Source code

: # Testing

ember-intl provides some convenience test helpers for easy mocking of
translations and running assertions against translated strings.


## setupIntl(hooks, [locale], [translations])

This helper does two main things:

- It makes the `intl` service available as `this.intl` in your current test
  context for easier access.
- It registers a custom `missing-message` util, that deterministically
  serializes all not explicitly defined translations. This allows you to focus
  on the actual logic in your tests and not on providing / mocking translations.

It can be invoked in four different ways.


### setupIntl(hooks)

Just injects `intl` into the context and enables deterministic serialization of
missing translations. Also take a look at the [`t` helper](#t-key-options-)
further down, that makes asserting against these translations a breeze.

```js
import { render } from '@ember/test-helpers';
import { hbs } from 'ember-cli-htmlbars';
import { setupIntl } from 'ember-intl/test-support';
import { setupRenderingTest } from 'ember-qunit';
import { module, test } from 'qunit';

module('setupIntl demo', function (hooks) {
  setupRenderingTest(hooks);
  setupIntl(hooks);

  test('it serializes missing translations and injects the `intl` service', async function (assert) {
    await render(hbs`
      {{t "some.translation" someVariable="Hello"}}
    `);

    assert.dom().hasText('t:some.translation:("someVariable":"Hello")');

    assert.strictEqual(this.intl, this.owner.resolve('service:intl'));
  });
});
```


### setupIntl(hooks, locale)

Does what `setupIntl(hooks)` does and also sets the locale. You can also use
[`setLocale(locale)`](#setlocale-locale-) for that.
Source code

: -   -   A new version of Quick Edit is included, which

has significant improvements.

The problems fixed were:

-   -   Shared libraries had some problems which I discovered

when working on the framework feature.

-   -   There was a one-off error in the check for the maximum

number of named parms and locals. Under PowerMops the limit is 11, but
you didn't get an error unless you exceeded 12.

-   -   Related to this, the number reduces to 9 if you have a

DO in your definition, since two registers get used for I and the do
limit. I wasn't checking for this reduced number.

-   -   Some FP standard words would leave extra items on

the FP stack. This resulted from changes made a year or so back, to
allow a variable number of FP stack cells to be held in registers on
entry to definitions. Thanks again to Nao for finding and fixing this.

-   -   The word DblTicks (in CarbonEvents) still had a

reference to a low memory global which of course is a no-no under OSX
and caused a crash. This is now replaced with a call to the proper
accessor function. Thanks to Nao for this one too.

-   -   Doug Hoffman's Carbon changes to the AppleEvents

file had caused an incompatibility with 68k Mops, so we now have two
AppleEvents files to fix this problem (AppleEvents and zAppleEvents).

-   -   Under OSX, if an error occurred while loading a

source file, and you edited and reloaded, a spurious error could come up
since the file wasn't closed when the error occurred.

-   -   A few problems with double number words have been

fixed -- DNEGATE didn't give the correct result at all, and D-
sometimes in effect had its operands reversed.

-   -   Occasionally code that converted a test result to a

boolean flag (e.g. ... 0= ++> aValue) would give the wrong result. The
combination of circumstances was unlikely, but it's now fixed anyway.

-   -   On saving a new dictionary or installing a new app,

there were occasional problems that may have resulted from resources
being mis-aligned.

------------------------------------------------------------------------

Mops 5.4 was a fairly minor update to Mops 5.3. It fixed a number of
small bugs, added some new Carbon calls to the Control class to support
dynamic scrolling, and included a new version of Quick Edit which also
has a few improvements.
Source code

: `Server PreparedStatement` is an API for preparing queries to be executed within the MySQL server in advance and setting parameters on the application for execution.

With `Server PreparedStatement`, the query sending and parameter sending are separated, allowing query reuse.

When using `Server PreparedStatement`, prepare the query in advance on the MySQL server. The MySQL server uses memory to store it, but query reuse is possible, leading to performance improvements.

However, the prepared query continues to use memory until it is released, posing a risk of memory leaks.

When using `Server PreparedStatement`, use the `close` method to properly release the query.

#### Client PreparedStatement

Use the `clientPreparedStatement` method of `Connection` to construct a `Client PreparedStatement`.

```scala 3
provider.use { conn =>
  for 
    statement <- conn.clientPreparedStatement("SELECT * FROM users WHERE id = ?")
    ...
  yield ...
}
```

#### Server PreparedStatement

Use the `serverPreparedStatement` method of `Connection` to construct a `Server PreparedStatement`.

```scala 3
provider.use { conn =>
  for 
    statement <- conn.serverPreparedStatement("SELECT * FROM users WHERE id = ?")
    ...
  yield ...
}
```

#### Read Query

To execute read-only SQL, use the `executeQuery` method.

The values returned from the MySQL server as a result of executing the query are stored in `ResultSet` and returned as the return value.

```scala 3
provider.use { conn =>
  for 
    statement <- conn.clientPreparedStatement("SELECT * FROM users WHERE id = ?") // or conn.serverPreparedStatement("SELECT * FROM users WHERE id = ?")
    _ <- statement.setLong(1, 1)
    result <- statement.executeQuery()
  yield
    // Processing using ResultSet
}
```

◆ ◆ ◆

_Activity_
Can you write out the lines above, from the first one through the one containing "serializes all not", exactly as they appear and nothing more?

_Result of the task_
Source code

: # Testing

ember-intl provides some convenience test helpers for easy mocking of
translations and running assertions against translated strings.


## setupIntl(hooks, [locale], [translations])

This helper does two main things:

- It makes the `intl` service available as `this.intl` in your current test
  context for easier access.
- It registers a custom `missing-message` util, that deterministically
  serializes all not explicitly defined translations. This allows you to focus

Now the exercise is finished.